To better handle the growing amount of data and users in Lokalise, we constantly work on scaling resources for the application. After a routine operational change that was previously executed multiple times and tested on staging environment successfully, Elasticsearch cluster that powers many Lokalise features has become suddenly overloaded.

Once more users have started coming online the service began struggling with the load leading to increased latency and general slowness of Lokalise application. We have turned off filters, search, and statistics to make application performant again while in limited mode, and continued to work on resolving the issue.

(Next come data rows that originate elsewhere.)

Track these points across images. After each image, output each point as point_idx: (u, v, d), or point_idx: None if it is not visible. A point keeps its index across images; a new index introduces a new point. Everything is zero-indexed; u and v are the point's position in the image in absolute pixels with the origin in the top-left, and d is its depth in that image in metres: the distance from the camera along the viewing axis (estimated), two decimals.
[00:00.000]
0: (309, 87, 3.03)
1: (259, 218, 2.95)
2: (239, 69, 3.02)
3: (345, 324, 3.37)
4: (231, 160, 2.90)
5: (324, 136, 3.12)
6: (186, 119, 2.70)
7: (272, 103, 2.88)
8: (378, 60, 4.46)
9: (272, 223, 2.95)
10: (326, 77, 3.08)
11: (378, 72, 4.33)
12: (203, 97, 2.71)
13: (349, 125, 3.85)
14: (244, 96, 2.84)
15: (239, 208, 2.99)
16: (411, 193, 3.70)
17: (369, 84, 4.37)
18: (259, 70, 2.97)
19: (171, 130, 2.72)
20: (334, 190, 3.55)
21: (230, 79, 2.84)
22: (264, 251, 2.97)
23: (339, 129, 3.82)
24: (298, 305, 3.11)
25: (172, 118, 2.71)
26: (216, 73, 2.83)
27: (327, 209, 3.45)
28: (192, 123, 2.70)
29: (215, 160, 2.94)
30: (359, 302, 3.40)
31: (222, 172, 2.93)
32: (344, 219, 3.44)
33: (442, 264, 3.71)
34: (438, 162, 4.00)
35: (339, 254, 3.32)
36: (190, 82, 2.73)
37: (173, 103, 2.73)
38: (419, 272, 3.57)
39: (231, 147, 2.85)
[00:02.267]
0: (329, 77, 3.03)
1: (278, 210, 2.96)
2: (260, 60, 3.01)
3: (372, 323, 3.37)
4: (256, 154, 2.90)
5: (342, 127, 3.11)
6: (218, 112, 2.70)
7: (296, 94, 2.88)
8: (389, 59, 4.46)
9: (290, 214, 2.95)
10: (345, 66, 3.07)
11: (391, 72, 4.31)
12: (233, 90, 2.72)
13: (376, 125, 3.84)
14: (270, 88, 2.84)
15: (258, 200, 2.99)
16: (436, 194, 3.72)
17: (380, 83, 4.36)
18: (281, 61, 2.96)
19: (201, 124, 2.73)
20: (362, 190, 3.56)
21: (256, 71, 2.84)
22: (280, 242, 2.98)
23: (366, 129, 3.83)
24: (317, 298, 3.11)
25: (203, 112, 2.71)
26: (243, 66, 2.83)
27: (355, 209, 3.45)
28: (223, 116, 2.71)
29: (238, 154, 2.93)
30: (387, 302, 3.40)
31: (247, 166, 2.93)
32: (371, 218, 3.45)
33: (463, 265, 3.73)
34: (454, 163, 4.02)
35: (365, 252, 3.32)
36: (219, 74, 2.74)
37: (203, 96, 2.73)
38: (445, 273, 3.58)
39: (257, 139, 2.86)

The source of the issue has been established quickly, however full performance restoration took more than an hour before we could re-enable all functionality. It took this long because the Elasticsearch index that had to be relocated was very large. The root cause of the incident was an incorrect estimation of the resources required for scaling the backend service. This was unexpected as it turned out that metrics we have in place did not reveal the full extent of the actual service’s load.

We apologize for the inconvenience and frustration caused by the downtime experienced by our customers. Our team takes this incident seriously and is committed to taking all necessary measures to prevent similar incidents from occurring in the future. We appreciate your patience and understanding and will continue to work diligently to improve our system’s performance and reliability for you.

Posted Apr 25, 2023 - 14:58 UTC

Resolved
This incident has been resolved.
Posted Apr 19, 2023 - 10:17 UTC
Monitoring
A fix has been implemented and the search, filtering, and statistics functionality are restored. We are monitoring the results.
Posted Apr 19, 2023 - 08:29 UTC
Identified
The issue has been identified, and a fix is being implemented. The app is accessible now, however we disabled search, filtering, and statistics functionality to work on the root cause.
Posted Apr 19, 2023 - 06:52 UTC
Update
We are continuing to investigate this issue.
Posted Apr 19, 2023 - 06:37 UTC
Update
We are continuing to investigate this issue.
Posted Apr 19, 2023 - 06:26 UTC
Update
We are continuing to investigate this issue.
Posted Apr 19, 2023 - 06:07 UTC
Investigating
The Lokalise platform (https://app.lokalise.com/) is experiencing performance issues related to loading times, navigation speed within projects, and search functionality. API is also affected. Our team is investigating the root cause of these issues and working diligently to resolve them immediately.
Posted Apr 19, 2023 - 04:20 UTC
This incident affected: Lokalise API and Lokalise App.